Step 2 – Carefully divide the wool into 8 long bands. Set aside. To make the ruffled edge, begin to lay out the horizontal bands along the inside edge of the folded fabric (see photo below), tugging on the wool to flatten it as you go. The wool will go through both pieces of fabric. One of the bands you split off should stretch to make one of the bands going the length of the shawl. Continue with the wool about 4” past the edges of the fabric to make the fringes or the edges.
Step 3 – Continue to lay out the long horizontal bands, splitting the area in the middle into 3 areas. There should be 5 long bands in all – each one should extend past the edges of the fabric about 4” to make the fringes.
Step 4 – Next, begin to lay out the vertical bands along the cut edges, being careful to keep the wool on top of the silk. These bands also extend beyond the edges of the fabric about 4”. Lay out 5 or more vertical bands across the width of the fabric, just eyeing the spacing and making it fairly even as you go. The 5 interior bands should stop at the beginning of the horizontal band that makes the ruffled edge and not extend into the ruffle. These bands can be straight, or you can make them have some curves, or whatever shape pleases you. The bands on the sample curve a little bit on the last 1/3 of the band. There are 7 vertical bands in all.
Step 5 – When you are happy with the layout, add your decorative finishes.

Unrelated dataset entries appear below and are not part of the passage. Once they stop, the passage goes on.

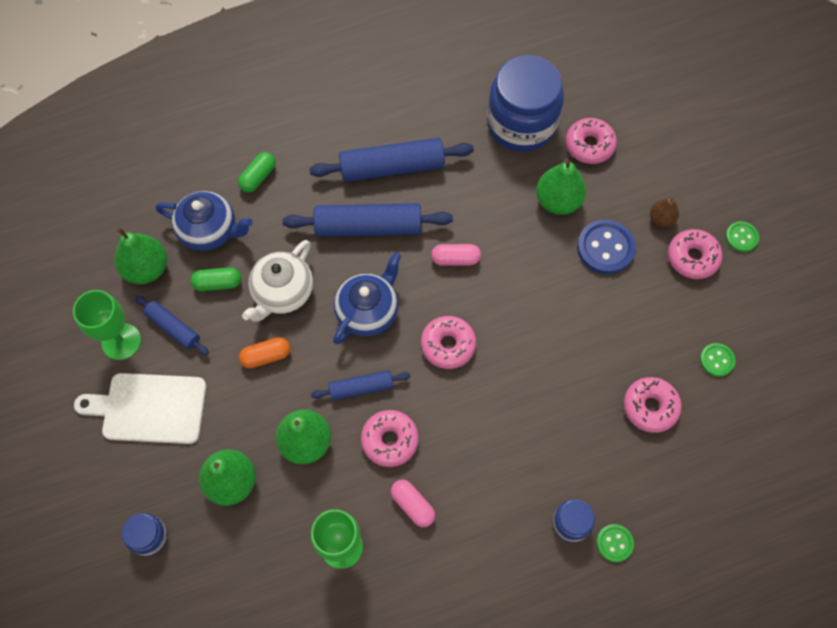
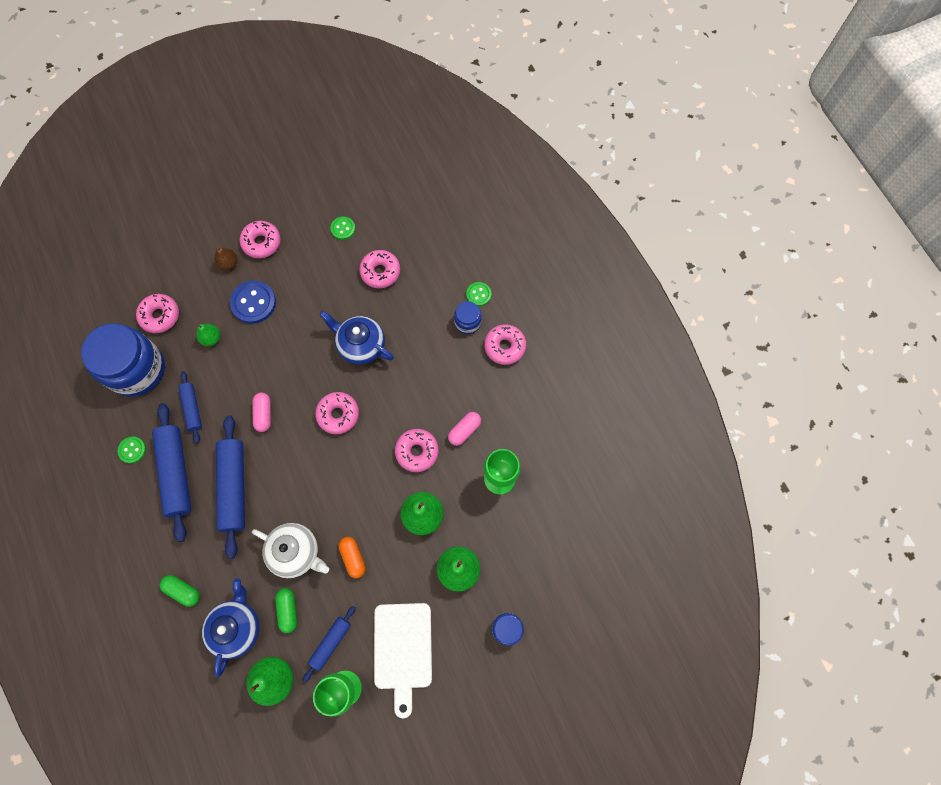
camera: 95 degrees left, 5 degrees up
(361, 388) = (376, 478): blue rolling pin -> blue rolling pin (192, 408)
(368, 311) = (311, 479): blue teapot -> blue teapot (360, 345)
(531, 574) = (504, 347): none -> pink donut
(558, 201) = (211, 338): green pear -> green pear, size x0.58
(741, 237) = (244, 209): green button -> green button (132, 450)

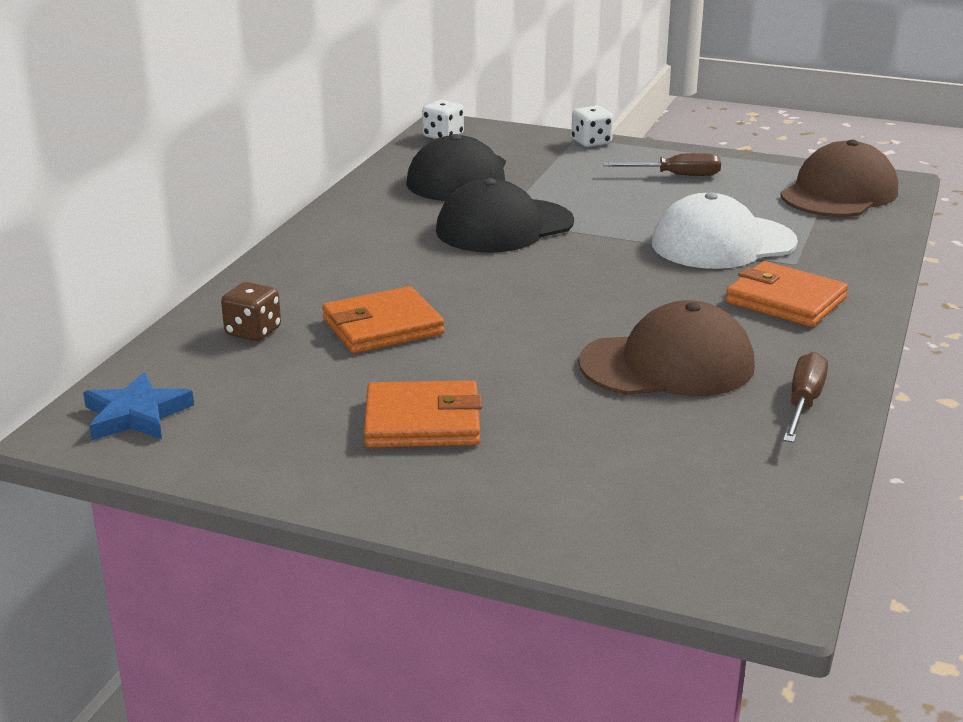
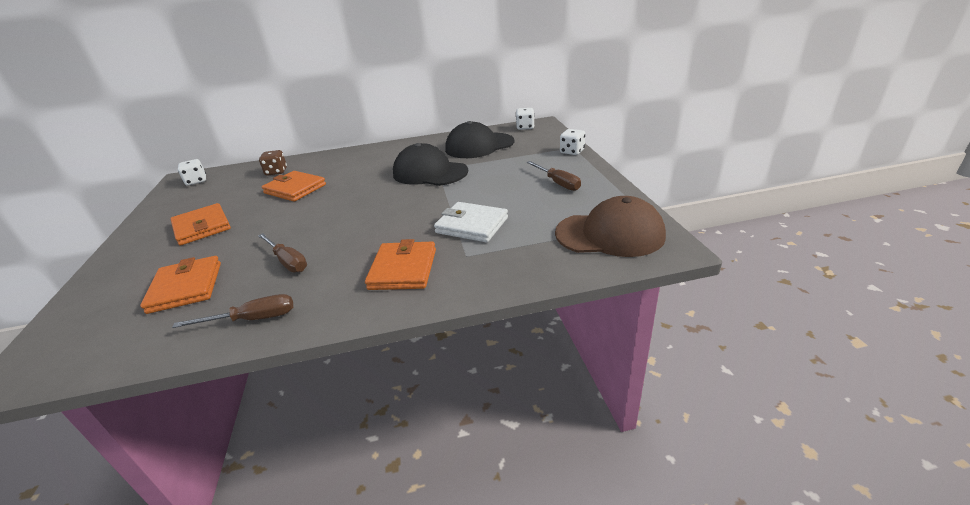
camera: 60 degrees right, 5 degrees up
(136, 415) = (196, 181): blue star -> white dice
(651, 446) = (186, 287): none -> orange wallet
(667, 365) = (287, 261): brown cap -> brown screwdriver
(723, 243) = (472, 225): white cap -> white wallet

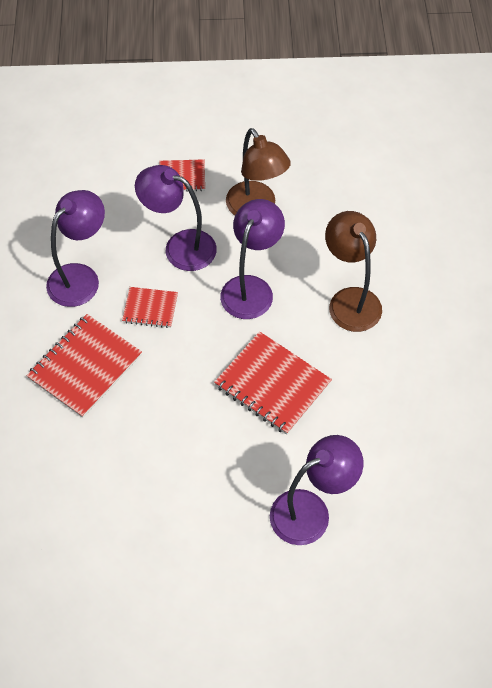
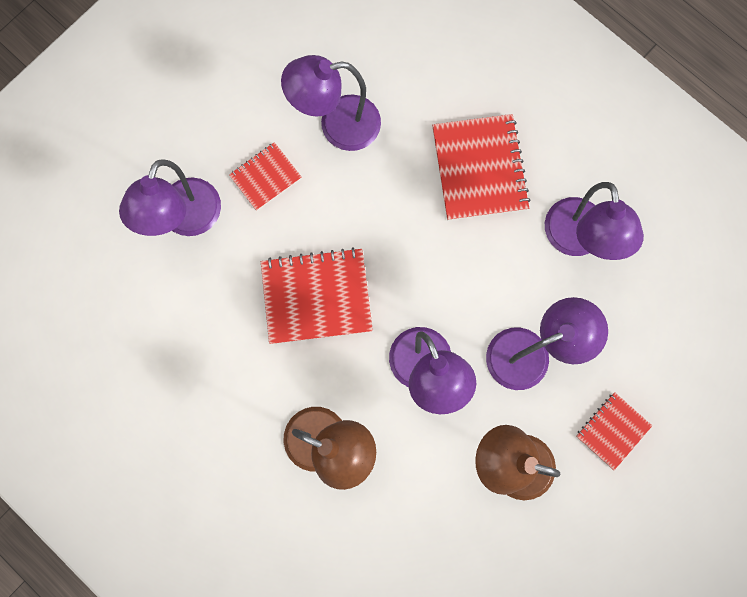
camera: 135 degrees right, 20 degrees up
(141, 479) = (337, 125): none -> purple lamp
(150, 308) = (487, 268): red notebook -> red notebook (265, 177)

In the sample shown, small thin pieces of silk and bamboo roving were spread across the piece. Tiny wisps of wool were added on top to secure the silk and bamboo roving.
Step 6 – Wet out your work, either by covering with tulle and adding cool soapy water, or use the fertilizer sprayer on the finest setting as shown in the photo. You do not have to cover your work if you use the fertilizer sprayer.
Step 7 – Cover your work with the lightest weight painter’s plastic (.6 or .7 mil). Rub lightly with a scrunched up plastic bag to make sure the wool is flattened and the water is spread evenly.
Step 8 – Roll or sand your work.
Step 9 – When you are finished rolling or sanding and the wool is securely adhered to the fabric, begin to full your work. Scrunch, throw, roll etc. to shrink your work.
Step 10 – Rinse the piece to get the soap out. Also rinse with white vinegar to restore the ph of the wool. Lay flat to dry. Iron it with a cool iron when it is dry. Enjoy!